> Exercise details
Please rewrite the data below as a Markdown table with the columns No. and Line, starting at the first line and ending at the line containing "Subject Category". Give each row its number and leave out blank lines.

[Task input — start]

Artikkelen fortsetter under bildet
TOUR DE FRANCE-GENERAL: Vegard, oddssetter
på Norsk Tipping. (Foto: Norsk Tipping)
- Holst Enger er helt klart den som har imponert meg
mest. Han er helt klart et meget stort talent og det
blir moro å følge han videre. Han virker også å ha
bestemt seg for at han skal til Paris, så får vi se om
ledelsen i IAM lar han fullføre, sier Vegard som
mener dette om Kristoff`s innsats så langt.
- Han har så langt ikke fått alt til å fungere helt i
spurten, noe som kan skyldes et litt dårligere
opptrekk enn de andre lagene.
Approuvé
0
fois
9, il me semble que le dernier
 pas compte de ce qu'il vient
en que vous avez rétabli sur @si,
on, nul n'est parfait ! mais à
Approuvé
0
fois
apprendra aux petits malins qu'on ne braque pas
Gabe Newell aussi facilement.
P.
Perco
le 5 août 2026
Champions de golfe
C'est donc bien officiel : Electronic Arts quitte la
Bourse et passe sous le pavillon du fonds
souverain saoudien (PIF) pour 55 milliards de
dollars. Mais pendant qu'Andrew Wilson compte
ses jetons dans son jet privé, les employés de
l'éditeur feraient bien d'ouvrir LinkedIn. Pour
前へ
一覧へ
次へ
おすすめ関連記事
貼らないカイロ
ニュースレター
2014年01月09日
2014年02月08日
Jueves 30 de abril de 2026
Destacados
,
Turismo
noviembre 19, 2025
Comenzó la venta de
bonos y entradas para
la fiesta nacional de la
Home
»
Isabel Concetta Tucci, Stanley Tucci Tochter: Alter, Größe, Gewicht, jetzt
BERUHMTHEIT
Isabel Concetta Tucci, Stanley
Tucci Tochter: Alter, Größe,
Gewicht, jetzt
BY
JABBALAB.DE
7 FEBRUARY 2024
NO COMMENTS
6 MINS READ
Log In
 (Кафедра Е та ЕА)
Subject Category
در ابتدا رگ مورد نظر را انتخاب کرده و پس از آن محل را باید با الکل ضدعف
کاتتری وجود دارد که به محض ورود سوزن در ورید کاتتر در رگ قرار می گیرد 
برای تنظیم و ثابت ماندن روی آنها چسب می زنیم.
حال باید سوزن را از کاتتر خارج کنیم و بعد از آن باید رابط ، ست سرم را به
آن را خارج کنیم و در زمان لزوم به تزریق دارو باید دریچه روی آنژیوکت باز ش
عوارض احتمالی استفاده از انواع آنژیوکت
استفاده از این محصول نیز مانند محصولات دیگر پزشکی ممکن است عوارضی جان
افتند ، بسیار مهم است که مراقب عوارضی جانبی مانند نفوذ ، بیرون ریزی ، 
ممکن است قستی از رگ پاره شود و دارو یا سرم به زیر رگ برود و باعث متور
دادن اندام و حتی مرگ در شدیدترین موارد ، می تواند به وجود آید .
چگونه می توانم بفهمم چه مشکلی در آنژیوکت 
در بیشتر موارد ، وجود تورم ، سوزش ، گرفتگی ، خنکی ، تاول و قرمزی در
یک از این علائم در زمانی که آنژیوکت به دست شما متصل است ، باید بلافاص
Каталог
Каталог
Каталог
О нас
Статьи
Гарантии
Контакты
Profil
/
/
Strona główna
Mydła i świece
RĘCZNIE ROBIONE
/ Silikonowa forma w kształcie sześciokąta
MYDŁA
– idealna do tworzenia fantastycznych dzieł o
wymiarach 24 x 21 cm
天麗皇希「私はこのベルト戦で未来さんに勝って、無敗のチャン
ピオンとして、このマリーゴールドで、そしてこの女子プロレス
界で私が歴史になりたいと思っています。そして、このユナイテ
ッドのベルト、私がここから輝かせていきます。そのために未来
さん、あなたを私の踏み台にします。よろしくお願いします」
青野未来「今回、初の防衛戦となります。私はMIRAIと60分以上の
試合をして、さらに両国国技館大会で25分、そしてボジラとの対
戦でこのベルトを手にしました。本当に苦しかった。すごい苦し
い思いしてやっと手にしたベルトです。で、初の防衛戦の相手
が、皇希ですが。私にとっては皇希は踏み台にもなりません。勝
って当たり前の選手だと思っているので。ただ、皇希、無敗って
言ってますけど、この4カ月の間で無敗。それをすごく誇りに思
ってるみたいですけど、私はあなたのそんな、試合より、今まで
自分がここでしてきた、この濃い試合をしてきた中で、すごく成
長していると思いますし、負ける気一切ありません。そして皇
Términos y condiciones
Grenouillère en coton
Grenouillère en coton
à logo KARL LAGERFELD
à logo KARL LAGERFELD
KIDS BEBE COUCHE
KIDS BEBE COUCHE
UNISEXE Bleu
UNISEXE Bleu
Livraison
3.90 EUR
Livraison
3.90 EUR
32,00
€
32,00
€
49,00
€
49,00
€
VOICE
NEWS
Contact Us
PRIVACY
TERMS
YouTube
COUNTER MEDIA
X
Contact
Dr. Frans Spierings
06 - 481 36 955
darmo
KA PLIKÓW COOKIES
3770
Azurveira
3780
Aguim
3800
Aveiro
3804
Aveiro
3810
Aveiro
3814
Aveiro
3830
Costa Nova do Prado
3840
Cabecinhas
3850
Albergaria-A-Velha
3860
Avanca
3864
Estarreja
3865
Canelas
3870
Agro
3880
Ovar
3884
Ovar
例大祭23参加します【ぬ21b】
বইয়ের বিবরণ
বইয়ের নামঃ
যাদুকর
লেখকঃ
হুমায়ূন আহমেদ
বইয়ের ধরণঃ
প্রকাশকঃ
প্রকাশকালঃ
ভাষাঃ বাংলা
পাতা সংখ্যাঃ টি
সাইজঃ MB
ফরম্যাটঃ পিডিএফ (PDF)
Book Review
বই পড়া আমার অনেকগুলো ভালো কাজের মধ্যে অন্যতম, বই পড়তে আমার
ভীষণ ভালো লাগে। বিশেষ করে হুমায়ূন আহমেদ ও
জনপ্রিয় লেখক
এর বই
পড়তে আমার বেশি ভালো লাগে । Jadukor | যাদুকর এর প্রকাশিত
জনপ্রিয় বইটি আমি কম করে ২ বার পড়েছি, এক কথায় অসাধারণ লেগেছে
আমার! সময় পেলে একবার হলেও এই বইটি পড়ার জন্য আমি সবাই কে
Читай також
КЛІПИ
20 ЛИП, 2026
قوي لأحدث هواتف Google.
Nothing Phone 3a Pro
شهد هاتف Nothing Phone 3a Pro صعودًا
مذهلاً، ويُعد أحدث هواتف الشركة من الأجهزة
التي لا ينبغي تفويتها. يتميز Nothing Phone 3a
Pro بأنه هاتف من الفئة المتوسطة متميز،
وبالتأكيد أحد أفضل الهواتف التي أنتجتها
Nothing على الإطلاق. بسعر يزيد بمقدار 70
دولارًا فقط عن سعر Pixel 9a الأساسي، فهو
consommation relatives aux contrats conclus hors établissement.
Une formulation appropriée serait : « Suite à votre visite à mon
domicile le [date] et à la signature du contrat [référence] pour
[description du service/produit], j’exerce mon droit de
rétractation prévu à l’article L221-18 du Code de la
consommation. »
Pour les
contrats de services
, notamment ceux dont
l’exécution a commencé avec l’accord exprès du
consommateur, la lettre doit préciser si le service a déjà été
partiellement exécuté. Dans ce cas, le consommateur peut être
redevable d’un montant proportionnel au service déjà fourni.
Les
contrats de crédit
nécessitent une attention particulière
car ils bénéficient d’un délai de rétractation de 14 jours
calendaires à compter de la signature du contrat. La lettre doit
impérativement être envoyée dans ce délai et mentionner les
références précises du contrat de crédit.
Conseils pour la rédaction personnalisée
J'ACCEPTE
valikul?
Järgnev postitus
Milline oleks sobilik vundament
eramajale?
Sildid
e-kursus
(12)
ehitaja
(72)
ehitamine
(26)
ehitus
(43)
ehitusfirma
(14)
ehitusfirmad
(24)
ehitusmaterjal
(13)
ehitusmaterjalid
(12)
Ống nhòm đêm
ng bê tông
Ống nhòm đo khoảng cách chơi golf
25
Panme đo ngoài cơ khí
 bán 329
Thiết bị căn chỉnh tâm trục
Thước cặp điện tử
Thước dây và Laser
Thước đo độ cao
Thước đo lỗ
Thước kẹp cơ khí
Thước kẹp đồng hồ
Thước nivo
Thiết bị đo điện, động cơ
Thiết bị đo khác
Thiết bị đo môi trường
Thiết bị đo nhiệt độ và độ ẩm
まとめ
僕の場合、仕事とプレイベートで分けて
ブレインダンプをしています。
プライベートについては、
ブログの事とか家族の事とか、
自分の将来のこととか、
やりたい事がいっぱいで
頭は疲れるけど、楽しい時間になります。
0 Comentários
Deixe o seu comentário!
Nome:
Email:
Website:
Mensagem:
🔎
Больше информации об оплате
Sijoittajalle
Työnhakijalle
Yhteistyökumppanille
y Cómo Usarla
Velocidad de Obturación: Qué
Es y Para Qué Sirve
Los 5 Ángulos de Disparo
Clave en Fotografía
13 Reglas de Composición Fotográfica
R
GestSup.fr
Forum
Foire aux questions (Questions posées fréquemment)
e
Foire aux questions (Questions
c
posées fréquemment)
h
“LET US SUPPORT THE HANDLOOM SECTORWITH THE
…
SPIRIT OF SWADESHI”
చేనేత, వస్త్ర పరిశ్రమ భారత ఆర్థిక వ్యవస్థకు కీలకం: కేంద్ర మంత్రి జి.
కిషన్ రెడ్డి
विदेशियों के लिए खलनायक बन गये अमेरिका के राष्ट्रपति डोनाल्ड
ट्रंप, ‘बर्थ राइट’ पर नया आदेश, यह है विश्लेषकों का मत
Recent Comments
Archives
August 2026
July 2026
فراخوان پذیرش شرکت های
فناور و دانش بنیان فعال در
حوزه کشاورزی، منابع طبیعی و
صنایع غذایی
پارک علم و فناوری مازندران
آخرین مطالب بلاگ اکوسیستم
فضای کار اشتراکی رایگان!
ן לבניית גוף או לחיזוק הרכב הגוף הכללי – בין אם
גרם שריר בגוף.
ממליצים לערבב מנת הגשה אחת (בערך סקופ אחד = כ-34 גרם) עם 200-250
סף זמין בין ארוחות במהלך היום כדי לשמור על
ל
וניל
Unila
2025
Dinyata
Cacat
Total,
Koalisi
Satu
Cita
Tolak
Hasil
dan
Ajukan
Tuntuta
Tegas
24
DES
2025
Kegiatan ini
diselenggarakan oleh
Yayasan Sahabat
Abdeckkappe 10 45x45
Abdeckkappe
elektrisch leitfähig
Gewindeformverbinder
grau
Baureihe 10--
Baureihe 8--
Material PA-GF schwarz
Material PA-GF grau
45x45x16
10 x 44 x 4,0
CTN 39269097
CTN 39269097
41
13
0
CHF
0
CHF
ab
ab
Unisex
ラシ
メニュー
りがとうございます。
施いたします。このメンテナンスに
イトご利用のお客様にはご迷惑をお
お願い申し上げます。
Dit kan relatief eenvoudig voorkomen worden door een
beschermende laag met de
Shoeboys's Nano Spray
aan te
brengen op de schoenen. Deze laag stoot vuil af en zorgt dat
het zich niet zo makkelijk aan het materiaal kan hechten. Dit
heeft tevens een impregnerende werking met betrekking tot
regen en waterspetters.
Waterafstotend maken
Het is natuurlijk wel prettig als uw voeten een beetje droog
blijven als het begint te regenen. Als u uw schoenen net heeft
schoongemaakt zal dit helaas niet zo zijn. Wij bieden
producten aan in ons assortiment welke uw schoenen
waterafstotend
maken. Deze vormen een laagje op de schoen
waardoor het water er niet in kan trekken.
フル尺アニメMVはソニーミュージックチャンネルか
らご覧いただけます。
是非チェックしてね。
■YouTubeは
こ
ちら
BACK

[Task input — finish]

> Final answer
| No. | Line |
|---|---|
| 1 | Artikkelen fortsetter under bildet |
| 2 | TOUR DE FRANCE-GENERAL: Vegard, oddssetter |
| 3 | på Norsk Tipping. (Foto: Norsk Tipping) |
| 4 | - Holst Enger er helt klart den som har imponert meg |
| 5 | mest. Han er helt klart et meget stort talent og det |
| 6 | blir moro å følge han videre. Han virker også å ha |
| 7 | bestemt seg for at han skal til Paris, så får vi se om |
| 8 | ledelsen i IAM lar han fullføre, sier Vegard som |
| 9 | mener dette om Kristoff`s innsats så langt. |
| 10 | - Han har så langt ikke fått alt til å fungere helt i |
| 11 | spurten, noe som kan skyldes et litt dårligere |
| 12 | opptrekk enn de andre lagene. |
| 13 | Approuvé |
| 14 | 0 |
| 15 | fois |
| 16 | 9, il me semble que le dernier |
| 17 |  pas compte de ce qu'il vient |
| 18 | en que vous avez rétabli sur @si, |
| 19 | on, nul n'est parfait ! mais à |
| 20 | Approuvé |
| 21 | 0 |
| 22 | fois |
| 23 | apprendra aux petits malins qu'on ne braque pas |
| 24 | Gabe Newell aussi facilement. |
| 25 | P. |
| 26 | Perco |
| 27 | le 5 août 2026 |
| 28 | Champions de golfe |
| 29 | C'est donc bien officiel : Electronic Arts quitte la |
| 30 | Bourse et passe sous le pavillon du fonds |
| 31 | souverain saoudien (PIF) pour 55 milliards de |
| 32 | dollars. Mais pendant qu'Andrew Wilson compte |
| 33 | ses jetons dans son jet privé, les employés de |
| 34 | l'éditeur feraient bien d'ouvrir LinkedIn. Pour |
| 35 | 前へ |
| 36 | 一覧へ |
| 37 | 次へ |
| 38 | おすすめ関連記事 |
| 39 | 貼らないカイロ |
| 40 | ニュースレター |
| 41 | 2014年01月09日 |
| 42 | 2014年02月08日 |
| 43 | Jueves 30 de abril de 2026 |
| 44 | Destacados |
| 45 | , |
| 46 | Turismo |
| 47 | noviembre 19, 2025 |
| 48 | Comenzó la venta de |
| 49 | bonos y entradas para |
| 50 | la fiesta nacional de la |
| 51 | Home |
| 52 | » |
| 53 | Isabel Concetta Tucci, Stanley Tucci Tochter: Alter, Größe, Gewicht, jetzt |
| 54 | BERUHMTHEIT |
| 55 | Isabel Concetta Tucci, Stanley |
| 56 | Tucci Tochter: Alter, Größe, |
| 57 | Gewicht, jetzt |
| 58 | BY |
| 59 | JABBALAB.DE |
| 60 | 7 FEBRUARY 2024 |
| 61 | NO COMMENTS |
| 62 | 6 MINS READ |
| 63 | Log In |
| 64 |  (Кафедра Е та ЕА) |
| 65 | Subject Category |